How to sum over duplicates?

Flatten[{#[[1, {1, 2}]], Total[#[[All, 3]]]}] & /@ GatherBy[yourList, #[[{1, 2}]] &]

(*  {{1, 0, 4}, {2, 1, 1}, {2, 4, 2}} *)

How this works:

GatherBy[yourList, #[[{1, 2}]] &]

this gathers elements of your list based on matching the first and second elements in each sub-list (#[[{1, 2}]] &)

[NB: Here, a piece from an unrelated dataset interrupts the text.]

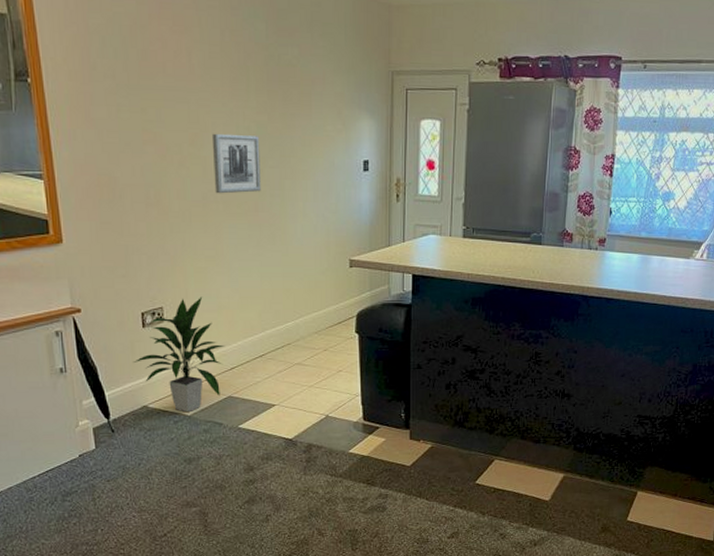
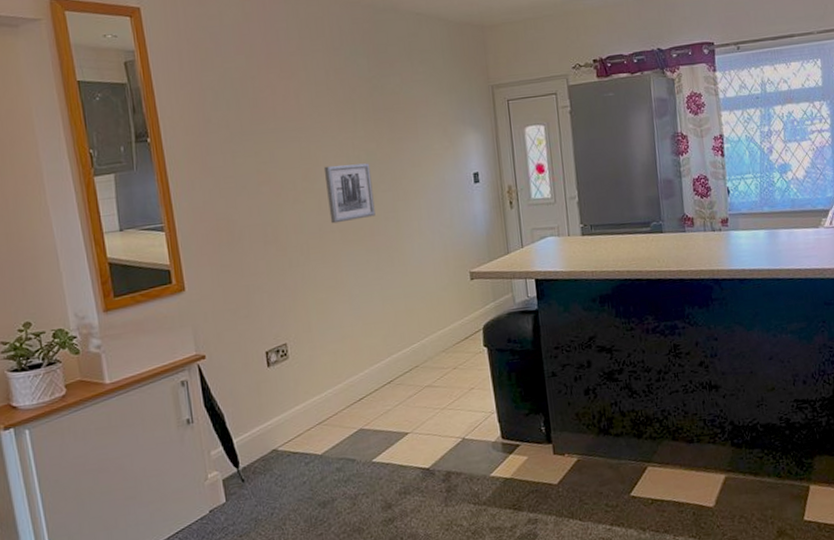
indoor plant: present [133,296,225,413] -> none [260,328,352,452]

Once common elements are gathered (collected) you can total/sum all the third elements by mapping them onto Total

 lists = {{1, 0, 1}, {2, 1, 2}, {1, 0, 3}, {2, 4, 2}, {2, 1, -1}, {1, 0, 0}}

Reap/Sow:

 Reap[Sow[#[[3]], {#[[{1, 2}]]}] & /@ lists, _,  Append[#1, Total@#2] &][[2]]

ReplaceRepeated:

 lists //. {a___, {x_, y_, z_}, b___, {x_, y_, w_}, c___} :> {a, {x, y, z + w}, b, c}

Cases + DeleteDuplicates:

 DeleteDuplicates@Cases[lists, {w : PatternSequence[_, _], _} :>
         {w, Total@(Last /@ Cases[lists, {w, _}])}]

all give

{{1, 0, 4}, {2, 1, 1}, {2, 4, 2}}

Update: In versions 10+, you can also use Merge:

KeyValueMap[Append]@Merge[Tr][Most @ # -> Last @ #& /@ lists]

{{1, 0, 4}, {2, 1, 1}, {2, 4, 2}}

Total@#/PadLeft[{1}, 3, Length@#] & /@ GatherBy[list, #[[{1, 2}]] &]

This approach is basically the same as Mike's. However, instead of summing only the last element it sums all the elements. To correct for the extra summing PadLeft[{1}, 3, Length@#] is used to divide by the number of times it was added where the {1} is included to keep the last element the same. The approach can be generalized to lists of length $n$ by replacing PadLeft[{1}, 3, Length@#] with PadLeft[{1}, Length@#[[1]], Length@#]